Thursday, February 13, 2014

Membangun Sistem Jaminan Sosial Nasional


Sesuai dengan best practices, Sistem Jaminan Sosial terbagi ke dalam: pertama, bagian yang harus diiur secara bersama (masyarakat dan pemerintah, aparatur negara dan pemerintah, pekerja dan pemberi kerja). Dan kedua, bagian yang tidak perlu diiur, dinamakan bantuan sosial. Persoalannya, selama ini kerap dikacaukan oleh banyak kalangan, baik pejabat maupun pengamat, mengenai bagaimana peran Pemerintah, selaku pemberi kerja ataukah penyelenggara negara (administrator). Selaku penyelenggara negara, pemerintah berhadapan dengan warga negara, yaitu seluruh penduduk. Pemerintah, antara lain, berkewajiban menyediakan lapangan kerja dan sarana kehidupan masyarakat serta perlindungan sosial bagi seluruh penduduk. Sedangkan selaku pemberi kerja, pemerintah hanya terkait dengan sebagian penduduk atau warganegara yang bekerja kepada pemerintah untuk memberikan pelayanan publik.
Khusus selaku penyelenggara negara, maka menjadi kewajiban pemerintah untuk membentuk lembaga pelayanan atau pengaturan Jaminan Sosial atau perlindungan sosial dasar yang berlaku untuk semua mulai dari penduduk yang bekerja di sektor formal sampai penduduk yang bekerja di sektor informal. Sedangkan fungsi pemerintah yang kedua hanya terbatas untuk PNS, yaitu Taspen, TNI (Asabri), dan kesehatan (Askes). Kemudian, fungsi pemerintah terkait dengan pekerja swasta di sektor formal, pemerintah menyediakan Jamsostek untuk pelayanan Jaminan Hari Tua. Sementara yang terkait dengan pekerja sektor informal maka pemerintah perlu membangun satu lembaga lagi, yaitu Jaminan Sosial Nasional (Jamsosnas) yang dapat berbentuk PT Jamsosnas atau PT Lembaga Jaminan Sosial Nasional Dasar(PT Jamsosnasda). 




Hukum Alam (Sunatullah)
Dalam Sistem Jaminan Sosial Nasional berlaku hukum alam. Artinya, setiap individu yang bekerja harus menabung (berinfaq) untuk kesejahteraan di hari tua. Sebelum dana tabungan digunakan untuk membiayai hari tua (misalkan setelah 30 tahun) maka dana itu dapat diputar atau diinvestasikan guna menciptakan lapangan kerja bagi keturunannya atau generasi sesudahnya. Proses ini secara terus-menerus berlangsung selama dunia ada dan berputar.
Bila proses menabung untuk kesejahteraan hari tua itu terkendala dan tidak bisa berjalan normal makan akan mempengaruhi tingkat kesempatan atau peluang kerja. Efek berikutnya, pengangguran dan kemiskinan akan terus meningkat dan bertambah. Inilah yang saat ini terjadi di Indonesia.
Pada hakikatnya, pembentukan Sistem Jaminan Sosial tidak boleh dimaksudkan untuk tujuan yang mengarah kepada keburukan atau kejahatan. Dalam pemahaman agama, khususnya Islam, Jaminan Sosial dikategorikan sebagai infaq untuk diri pribadi yang juga dianjurkan oleh Allah SWT. Sebagaimana firman Allah SWT dalam Al Qur’an Surah Al-Baqarah ayat 267: “Hai orang-orang yang beriman, infaqkanlah sebagian dari hasil usaha kamu yang baik-baik dan ...”

> **INFORMASI YANG DIBERIKAN**
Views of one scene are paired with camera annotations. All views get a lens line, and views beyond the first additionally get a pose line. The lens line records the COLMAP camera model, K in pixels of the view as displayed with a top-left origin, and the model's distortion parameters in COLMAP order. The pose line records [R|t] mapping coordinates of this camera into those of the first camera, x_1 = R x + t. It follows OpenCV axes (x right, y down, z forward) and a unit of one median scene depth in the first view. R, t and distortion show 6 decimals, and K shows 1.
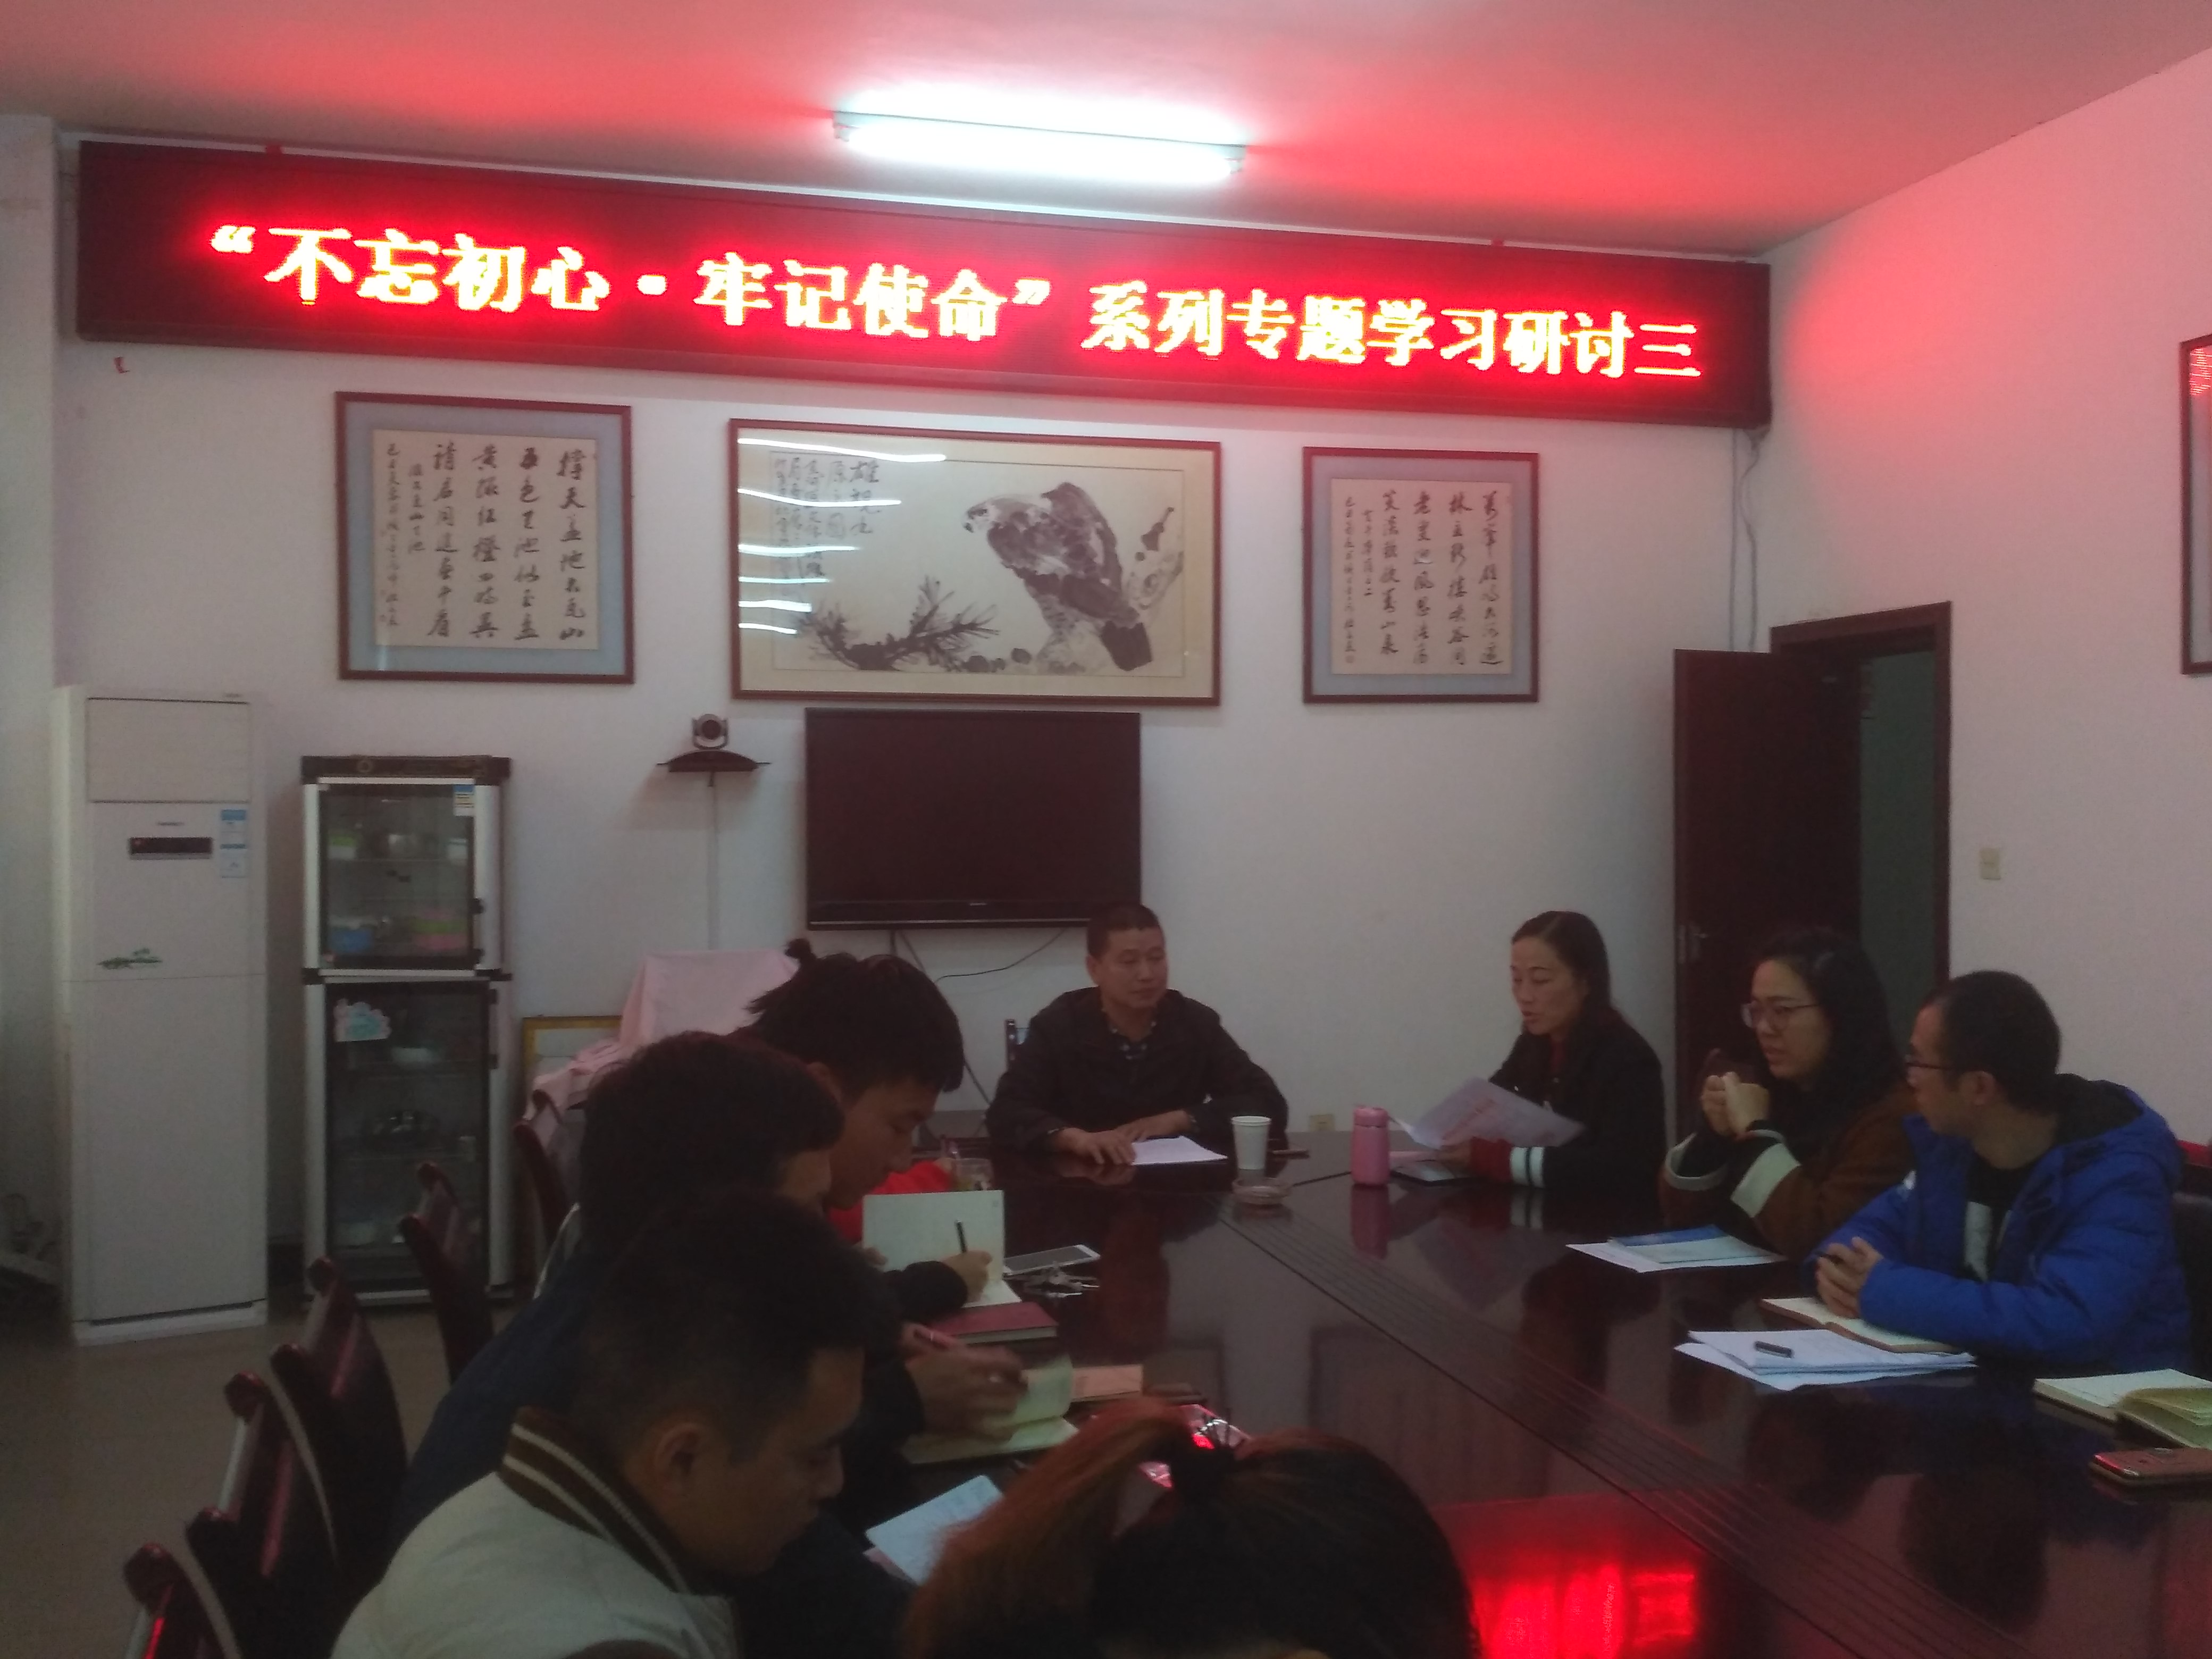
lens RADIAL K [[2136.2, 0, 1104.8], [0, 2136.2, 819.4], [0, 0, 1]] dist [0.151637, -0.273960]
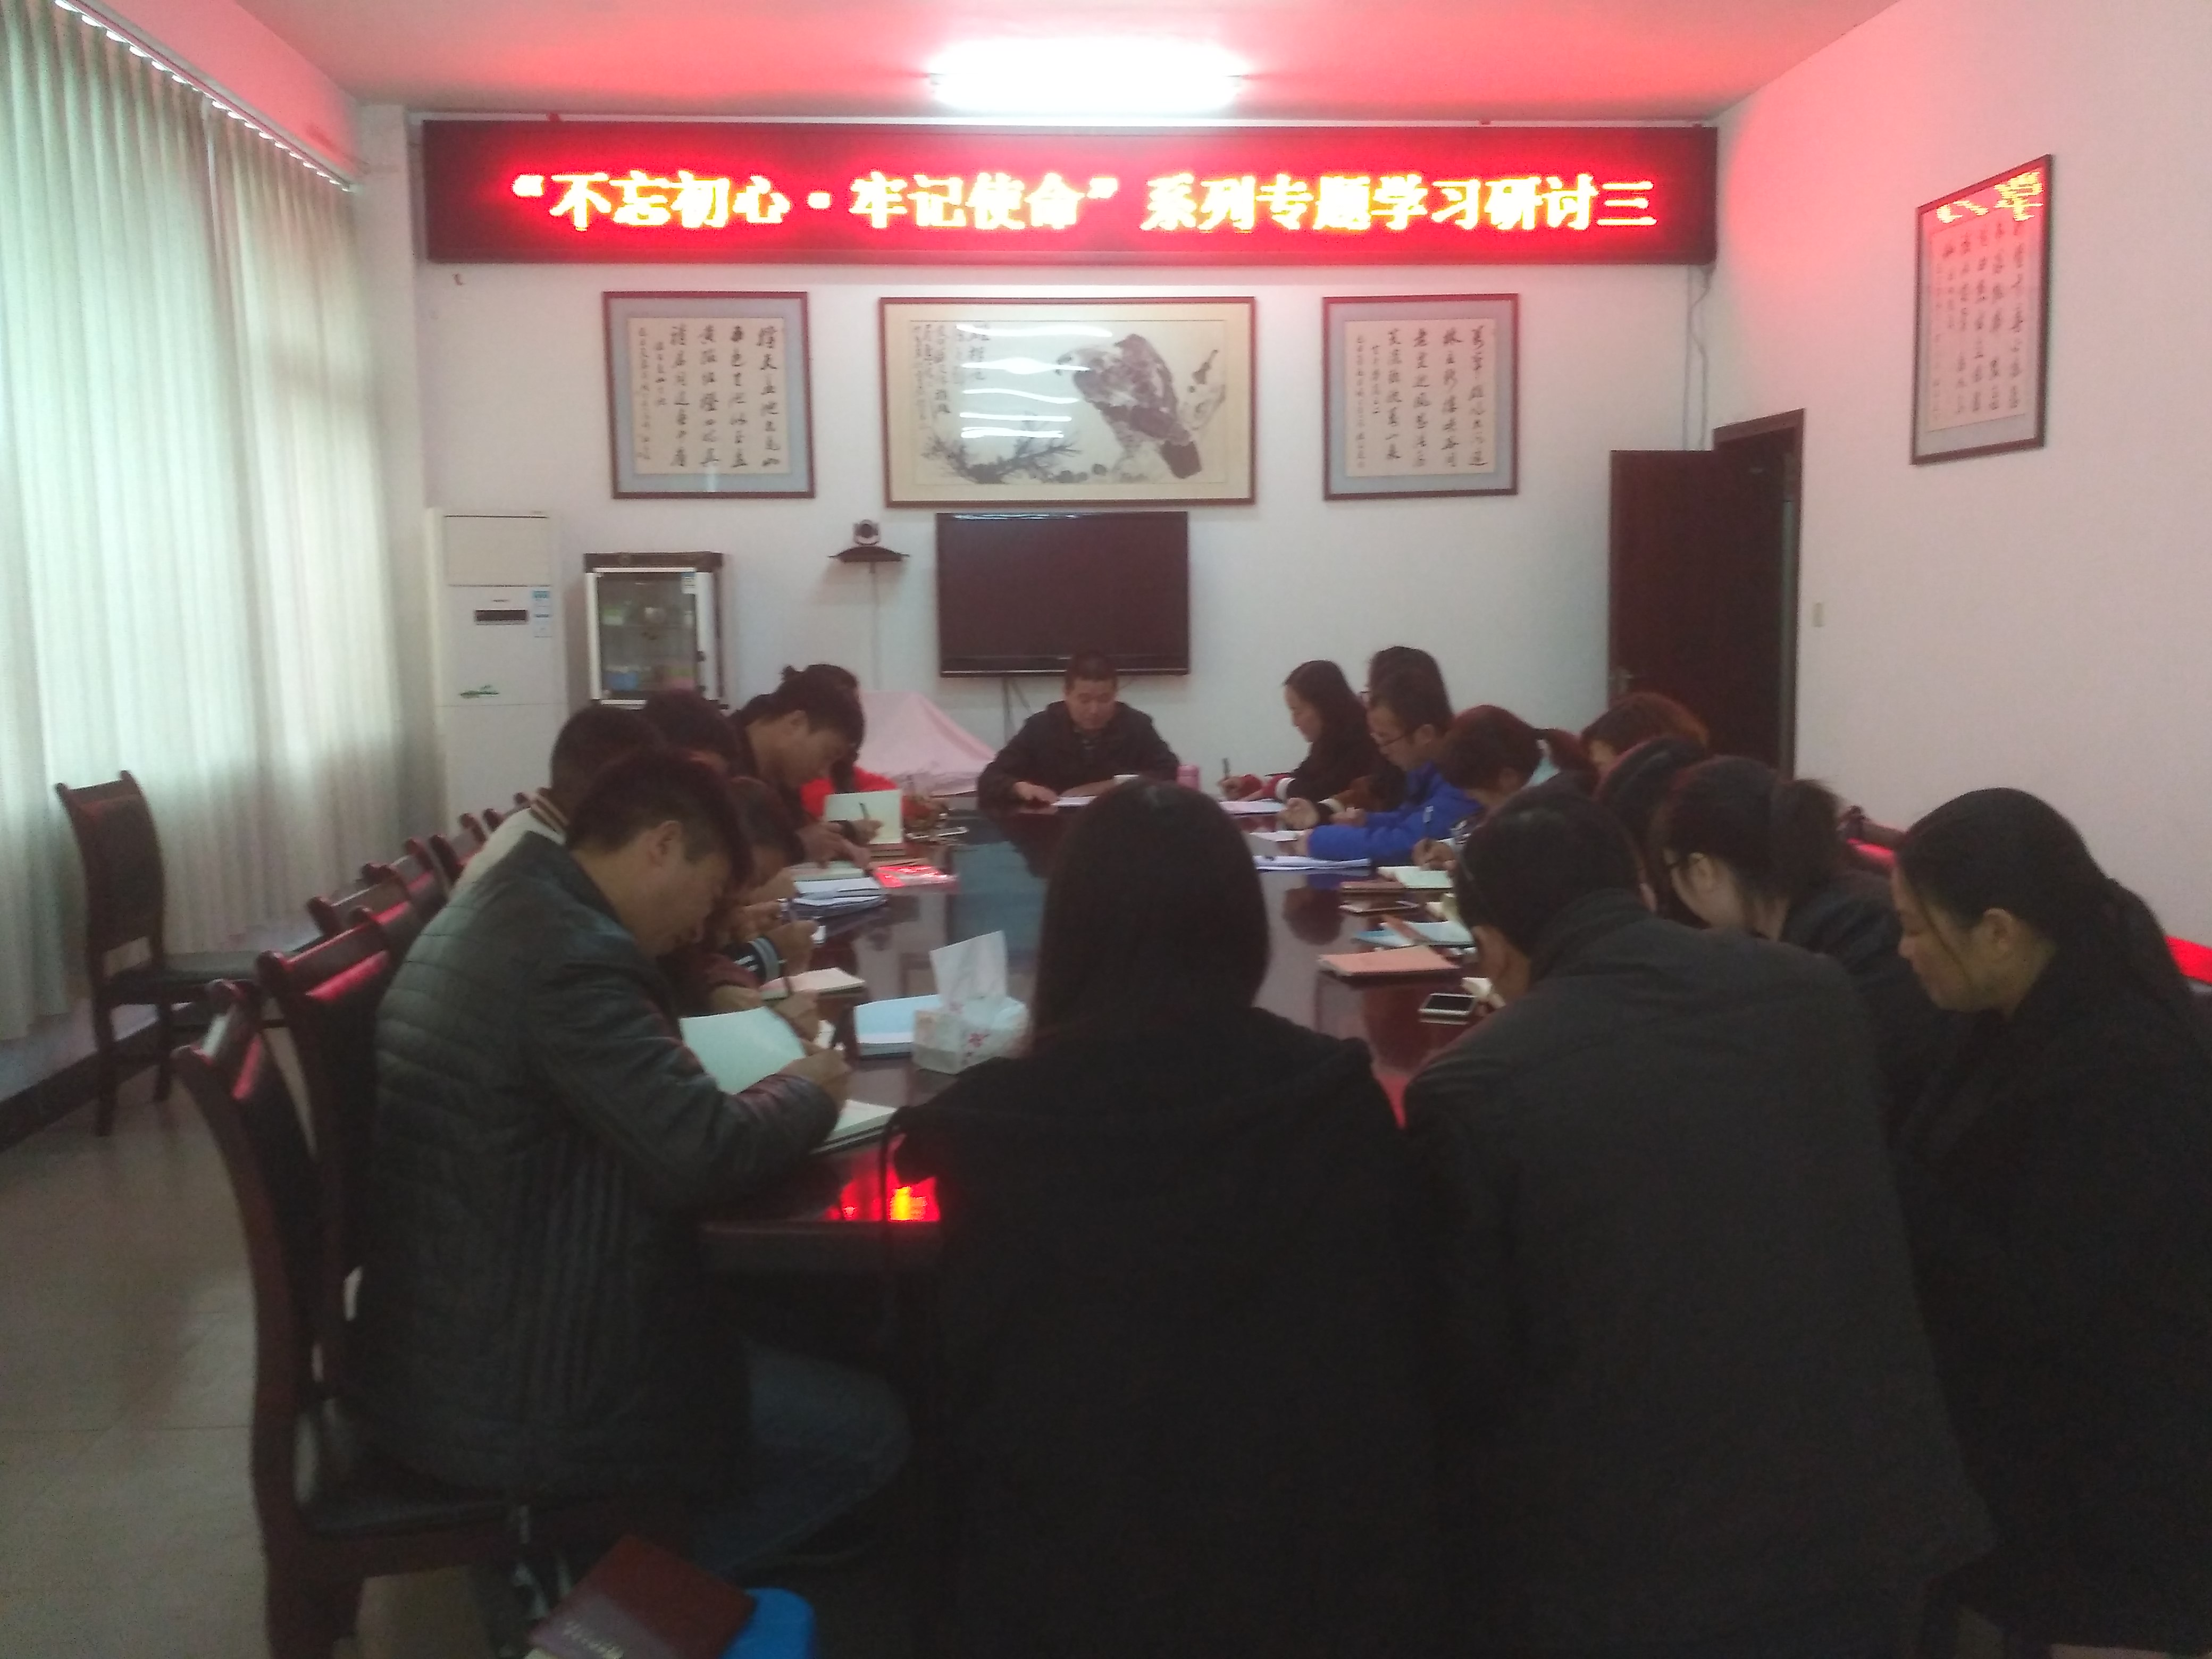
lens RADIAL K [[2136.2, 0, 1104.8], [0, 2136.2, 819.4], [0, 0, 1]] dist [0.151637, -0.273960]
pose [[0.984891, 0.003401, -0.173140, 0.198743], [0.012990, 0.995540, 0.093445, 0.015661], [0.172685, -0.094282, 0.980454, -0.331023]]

> **PERINTAH 1**
Menurut artikel tentang Sistem Jaminan Sosial Nasional, lembaga apa yang disediakan pemerintah bagi pekerja swasta di sektor formal untuk pelayanan Jaminan Hari Tua?
> **PERINTAH 2**
Tampilkan tanpa perubahan bagian artikel tentang Sistem Jaminan Sosial Nasional yang dimulai dengan "Hukum Alam (Sunatullah)" dan terus berlanjut sampai "terjadi di Indonesia.".
> **PERINTAH 3**
Sambung artikel tentang membangun Sistem Jaminan Sosial Nasional mulai setelah kalimat terakhirnya.

> **HASIL TUGAS 1**
Jamsostek.

> **HASIL TUGAS 2**
Hukum Alam (Sunatullah)
Dalam Sistem Jaminan Sosial Nasional berlaku hukum alam. Artinya, setiap individu yang bekerja harus menabung (berinfaq) untuk kesejahteraan di hari tua. Sebelum dana tabungan digunakan untuk membiayai hari tua (misalkan setelah 30 tahun) maka dana itu dapat diputar atau diinvestasikan guna menciptakan lapangan kerja bagi keturunannya atau generasi sesudahnya. Proses ini secara terus-menerus berlangsung selama dunia ada dan berputar.
Bila proses menabung untuk kesejahteraan hari tua itu terkendala dan tidak bisa berjalan normal makan akan mempengaruhi tingkat kesempatan atau peluang kerja. Efek berikutnya, pengangguran dan kemiskinan akan terus meningkat dan bertambah. Inilah yang saat ini terjadi di Indonesia.

> **HASIL TUGAS 3**
Secara sunatullah, dana yang berasal dari Jaminan Sosial harus digunakan untuk tujuan kebaikan karena dari dana Jaminan Sosial itu akan menciptakan lapangan kerja dan mengurangi pengangguran dan kemiskinan masyarakat. Bukan untuk tujuan lain yang bersifat keburukan atau kejahatan, misalnya perang.
Amerika Serikat adalah negara dengan sistem jaminan sosial yang paling maju, teradministrasi dengan baik dan rapih (baik administrasi maupun aplikasinya), dengan pengumpulan dana yang sangat besar. Peter F. Drucker, dalam  bukunya yang berjudul The Unseen Revolution: How Pension Fund Socialism Came to America, menyatakan bahwa sebagian besar sektor perekonomian AS dimiliki oleh para pekerja Amerika. Pada tahun 1985, dana pensiun pegawai telah memiliki setidaknya 50-60 persen dari pasar modal bisnis di AS. Keberhasilan tersebut dicapai melalui revolusi dana pensiun yang dimulai pada tahun 1950-an oleh Charles Wilson dari General Motors.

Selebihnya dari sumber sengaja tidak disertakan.